• **TEXTO PROPORCIONADO**
⟨

Hoy, elecciones y democracia parecen sinónimos, pero para los inventores del «gobierno del pueblo» eran, más bien, antónimos. «La designación de los magistrados por sorteo es democrática, y su elección es oligárquica», decía Aristóteles.

La democracia ateniense combinaba la democracia directa (en la Ekklesia, abierta a todos los ciudadanos, lo que, por cierto, excluía a esclavos y mujeres) con cerca de 100 magistrados electos, y con un Consejo de los 500, una corte y cerca de 600 oficiales, todos ellos designados al azar. En 1748, en su Espíritu de las Leyes, Montesquieu repitió el concepto de Aristóteles: «El sufragio por sorteo está en la naturaleza de la democracia; el sufragio por elección está en la naturaleza de la aristocracia». Tanto él como Rousseau proponían un sistema mixto, que entregara legitimidad por medio del sorteo, y eficiencia mediante la elección de los más capaces en cargos de especial responsabilidad. ¿Cómo actúan hoy nuestros parlamentarios? ¿Como delegados de la soberanía popular o como miembros de un exclusivo club que les confiere estatus y privilegios, y exige reverencia del resto de los ciudadanos? En palabras de Aristóteles, ¿como productos de la democracia o de la oligarquía?

Esta semana, el torpe episodio de la corbata nos mostró, más bien, lo segundo. Y esa anécdota se suma a hechos harto más graves, como la legislación a la carta de intereses económicos en la Ley de Pesca y el royalty minero; la cerrada defensa del club del Congreso frente a las investigaciones por platas políticas; o su persistencia en mantener privilegios como la dieta parlamentaria más alta de la Ocde.

Parece inevitable que las elecciones (esos «concursos de belleza para gente fea», como los llamó Michael Hardt) lleven a una sobrerrepresentación de las élites: los más educados, los con más dinero y más contactos copan los puestos de liderazgo y actúan como un club de intereses más que como depositarios de la voluntad popular.

⟩

• **DATOS**
⟨

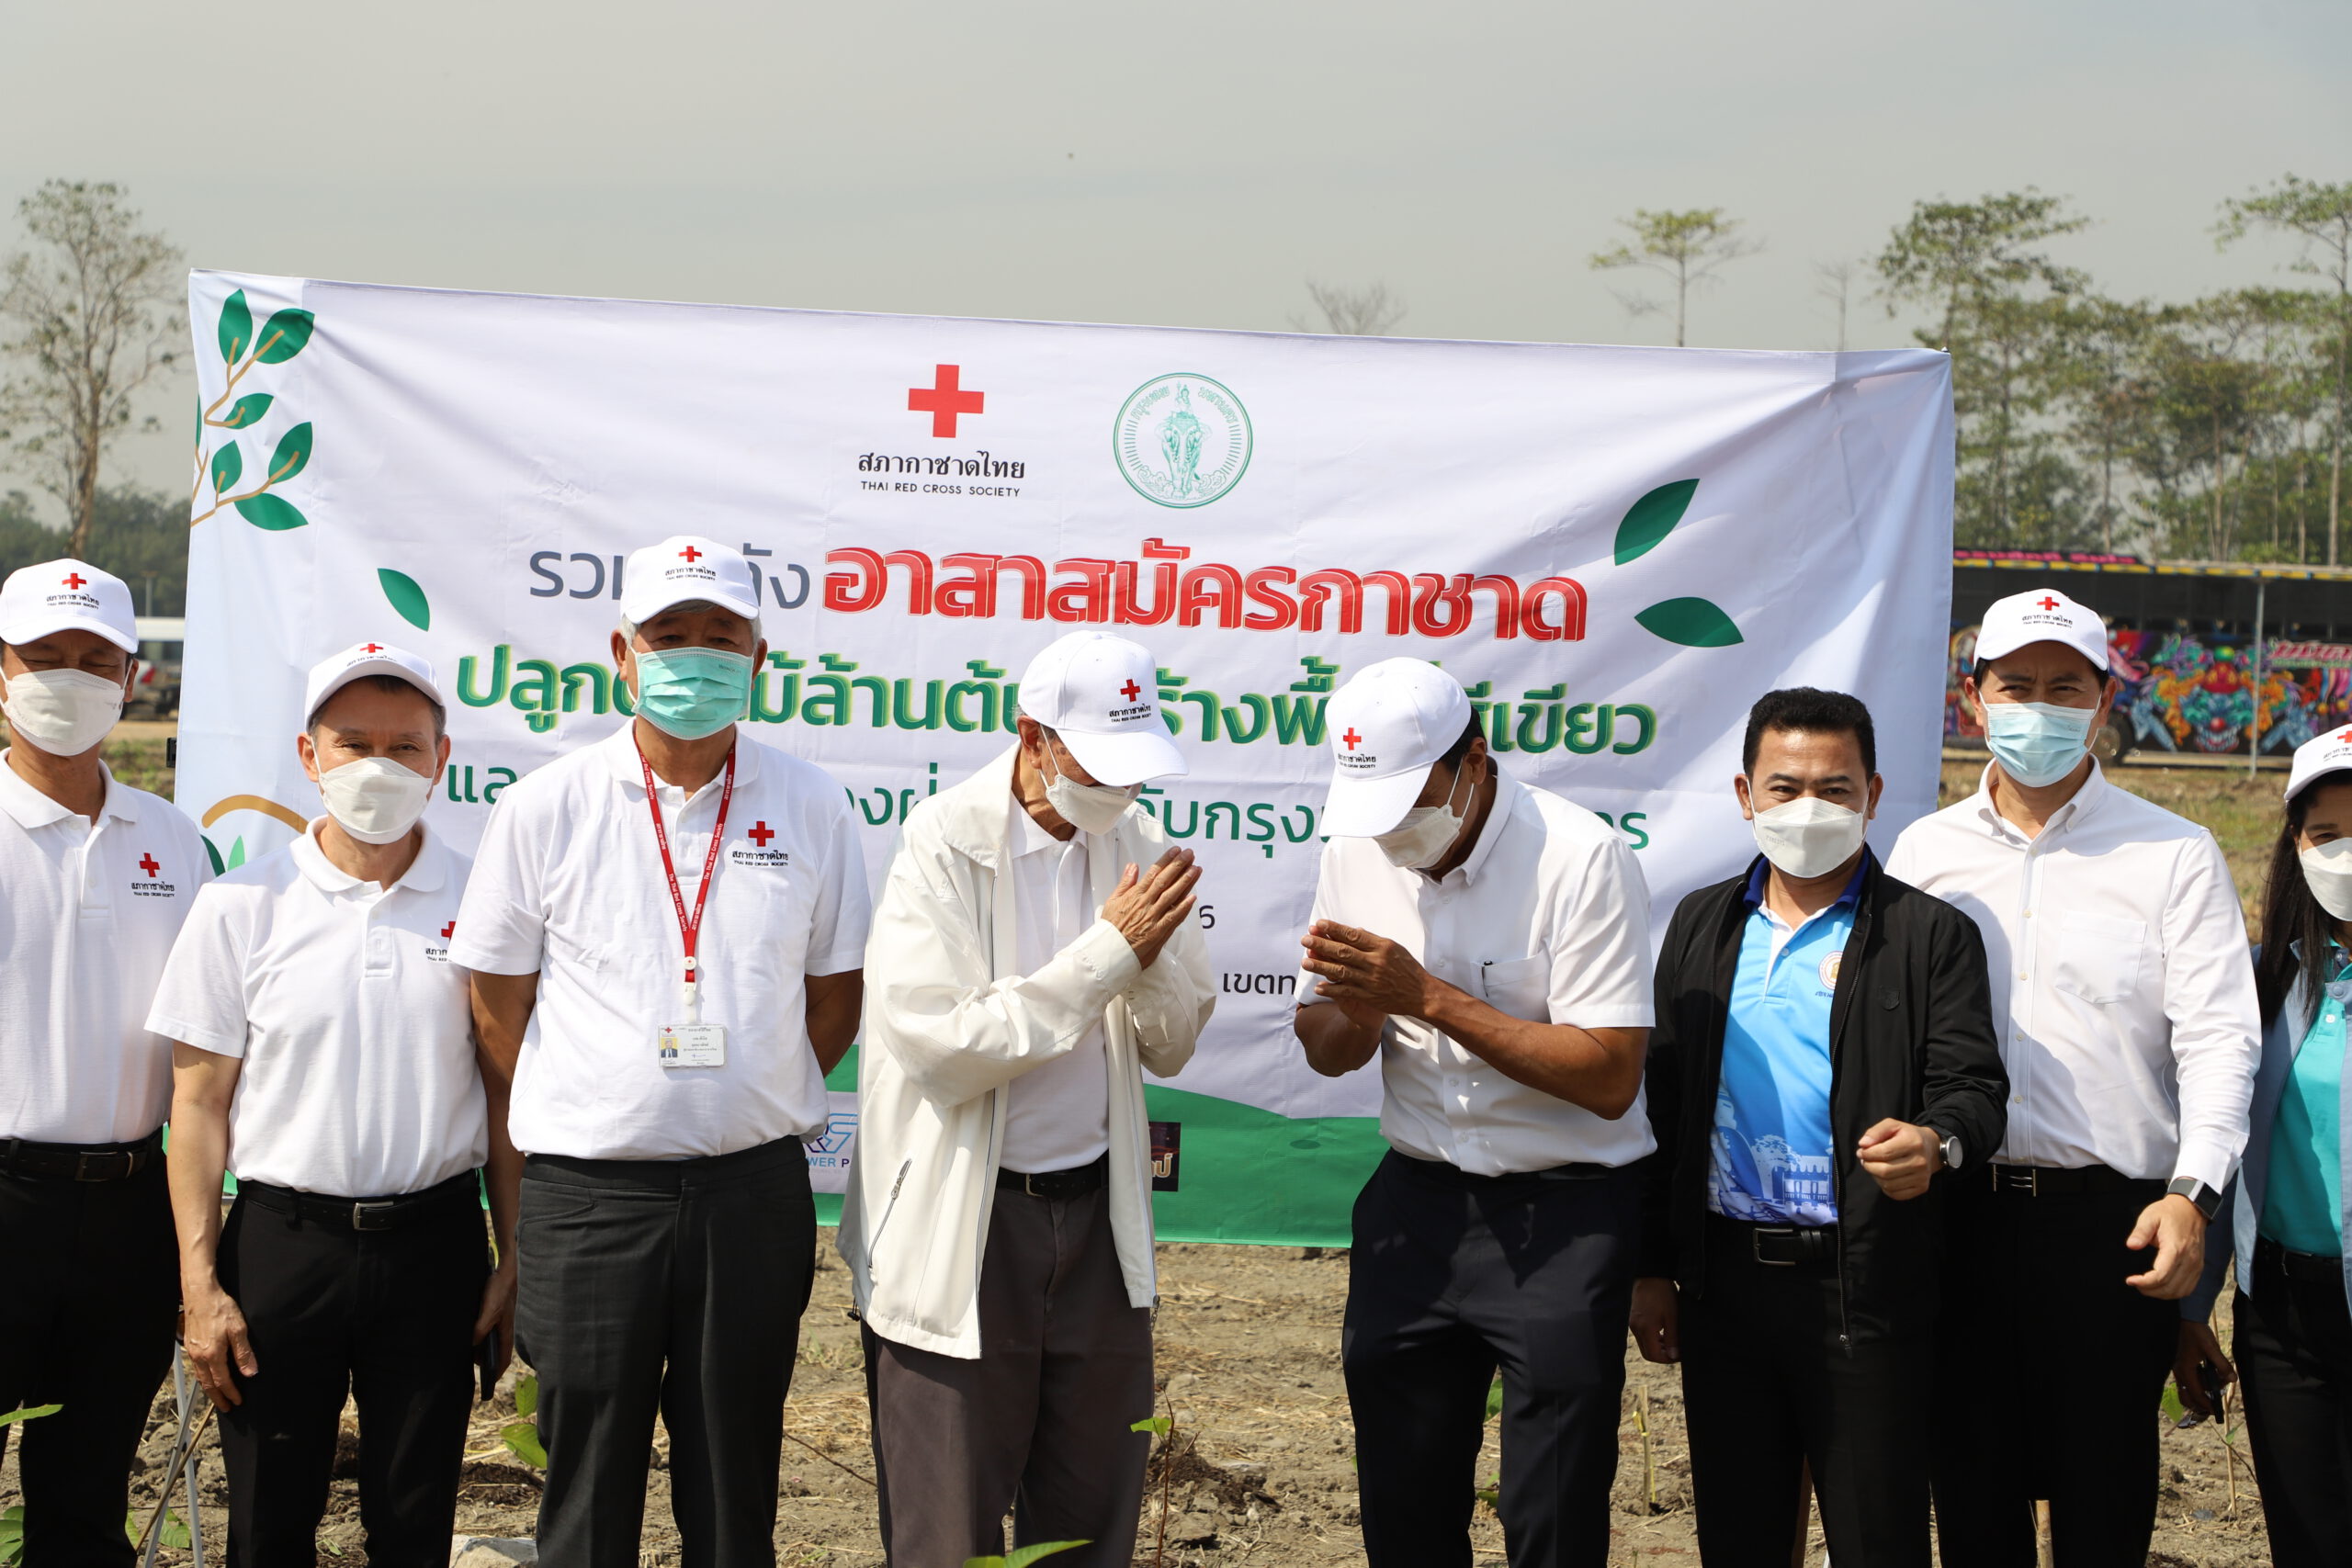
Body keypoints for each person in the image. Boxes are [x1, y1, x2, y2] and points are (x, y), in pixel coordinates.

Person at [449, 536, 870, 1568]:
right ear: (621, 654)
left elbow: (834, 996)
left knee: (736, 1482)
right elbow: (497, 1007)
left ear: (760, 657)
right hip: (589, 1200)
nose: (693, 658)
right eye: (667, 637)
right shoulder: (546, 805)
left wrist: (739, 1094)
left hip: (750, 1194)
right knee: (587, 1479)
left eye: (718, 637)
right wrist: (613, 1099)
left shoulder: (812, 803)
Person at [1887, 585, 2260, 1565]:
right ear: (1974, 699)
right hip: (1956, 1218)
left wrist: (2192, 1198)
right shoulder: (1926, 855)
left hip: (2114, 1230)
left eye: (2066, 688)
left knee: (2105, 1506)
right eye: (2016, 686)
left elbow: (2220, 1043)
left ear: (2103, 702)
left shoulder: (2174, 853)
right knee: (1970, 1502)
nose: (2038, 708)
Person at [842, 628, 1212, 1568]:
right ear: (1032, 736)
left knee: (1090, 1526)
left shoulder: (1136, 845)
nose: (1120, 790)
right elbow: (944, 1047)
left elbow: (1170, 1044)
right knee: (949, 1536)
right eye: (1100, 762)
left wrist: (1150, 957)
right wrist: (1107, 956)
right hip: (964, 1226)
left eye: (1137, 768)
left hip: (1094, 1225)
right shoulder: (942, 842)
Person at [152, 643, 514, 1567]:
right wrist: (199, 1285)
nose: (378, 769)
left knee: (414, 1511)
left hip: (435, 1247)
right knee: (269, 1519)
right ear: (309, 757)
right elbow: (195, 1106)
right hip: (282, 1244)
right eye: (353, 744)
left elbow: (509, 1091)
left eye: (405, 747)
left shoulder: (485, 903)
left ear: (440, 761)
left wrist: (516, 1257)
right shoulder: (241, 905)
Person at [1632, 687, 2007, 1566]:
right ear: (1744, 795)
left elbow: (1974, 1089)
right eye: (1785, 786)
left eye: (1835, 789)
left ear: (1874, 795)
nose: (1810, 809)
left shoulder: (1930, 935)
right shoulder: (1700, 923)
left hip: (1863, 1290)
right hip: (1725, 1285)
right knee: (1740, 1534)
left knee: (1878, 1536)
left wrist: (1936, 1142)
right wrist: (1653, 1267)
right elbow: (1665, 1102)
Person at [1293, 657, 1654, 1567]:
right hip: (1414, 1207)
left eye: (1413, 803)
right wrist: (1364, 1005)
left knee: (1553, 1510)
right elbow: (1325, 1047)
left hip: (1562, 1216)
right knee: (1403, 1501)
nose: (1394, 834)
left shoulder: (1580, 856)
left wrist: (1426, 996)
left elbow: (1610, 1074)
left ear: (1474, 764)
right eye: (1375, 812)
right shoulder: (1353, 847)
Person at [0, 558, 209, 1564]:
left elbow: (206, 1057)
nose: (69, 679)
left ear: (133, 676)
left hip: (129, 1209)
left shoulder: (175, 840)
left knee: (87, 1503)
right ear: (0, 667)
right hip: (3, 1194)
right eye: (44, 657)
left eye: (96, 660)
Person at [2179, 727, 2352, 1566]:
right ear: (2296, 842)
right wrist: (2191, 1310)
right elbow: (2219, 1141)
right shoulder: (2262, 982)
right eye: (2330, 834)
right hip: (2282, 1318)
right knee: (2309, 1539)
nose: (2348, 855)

⟩
⟨

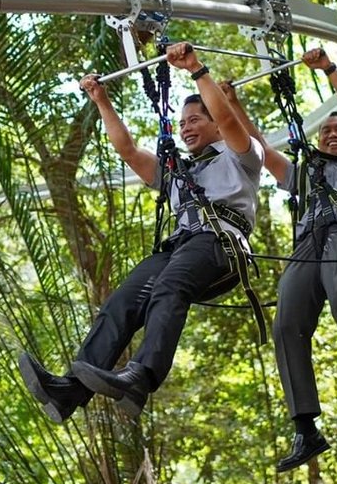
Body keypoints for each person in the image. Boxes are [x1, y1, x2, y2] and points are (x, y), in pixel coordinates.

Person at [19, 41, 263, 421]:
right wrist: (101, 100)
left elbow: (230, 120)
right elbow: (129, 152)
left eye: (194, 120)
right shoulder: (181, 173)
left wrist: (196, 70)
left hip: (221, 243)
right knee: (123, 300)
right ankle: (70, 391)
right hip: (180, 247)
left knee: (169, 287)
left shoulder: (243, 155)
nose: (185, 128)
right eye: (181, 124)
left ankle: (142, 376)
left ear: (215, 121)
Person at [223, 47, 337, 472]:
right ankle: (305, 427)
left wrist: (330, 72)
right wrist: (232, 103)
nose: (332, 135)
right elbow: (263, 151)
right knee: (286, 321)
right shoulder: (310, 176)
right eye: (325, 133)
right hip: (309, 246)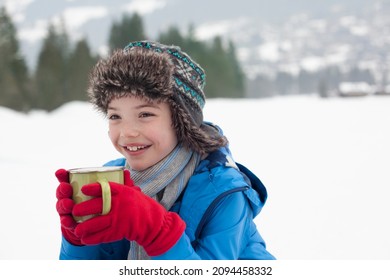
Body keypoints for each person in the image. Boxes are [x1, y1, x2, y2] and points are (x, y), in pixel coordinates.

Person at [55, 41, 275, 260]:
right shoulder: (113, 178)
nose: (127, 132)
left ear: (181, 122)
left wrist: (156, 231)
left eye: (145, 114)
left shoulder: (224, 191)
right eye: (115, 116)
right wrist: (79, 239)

⟩
⟨

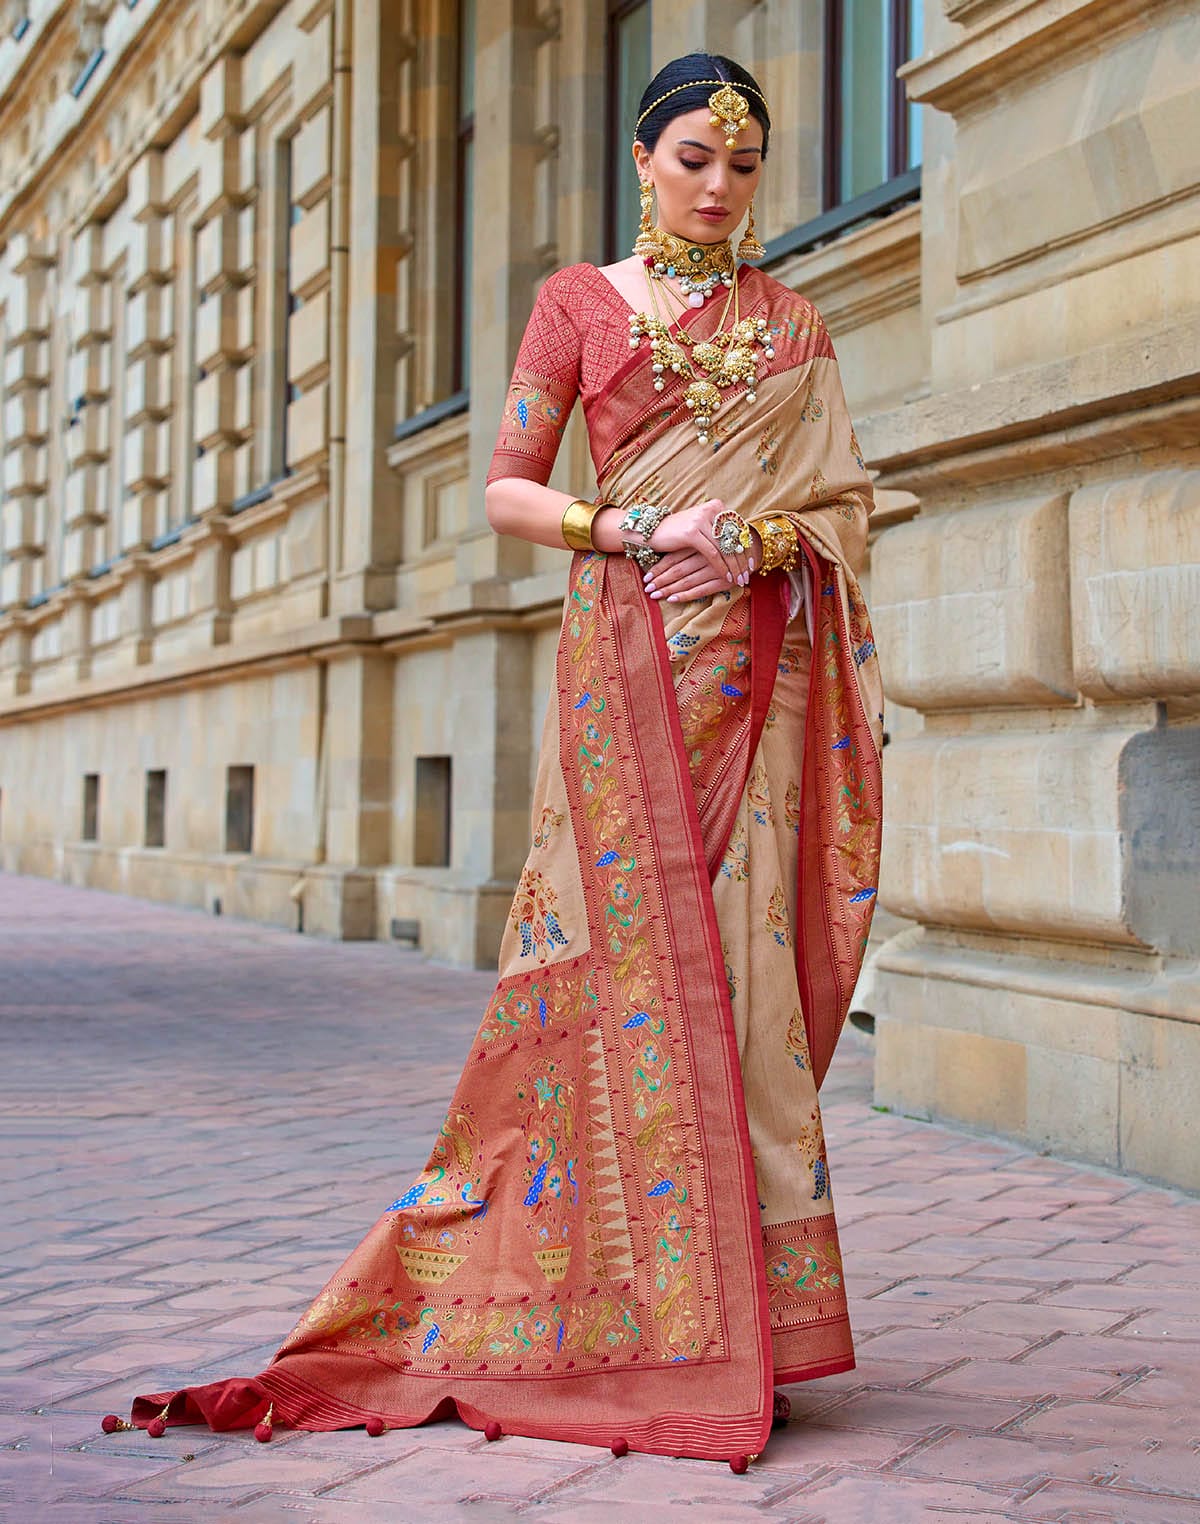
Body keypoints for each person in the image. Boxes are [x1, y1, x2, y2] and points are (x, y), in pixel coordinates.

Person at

⟩

• **TAREA A REALIZAR**
Según el texto sobre la democracia y el sorteo, ¿cuántos integrantes tenía el Consejo de la democracia ateniense?

• **RESULTADO OBTENIDO**
Tenía 500 integrantes.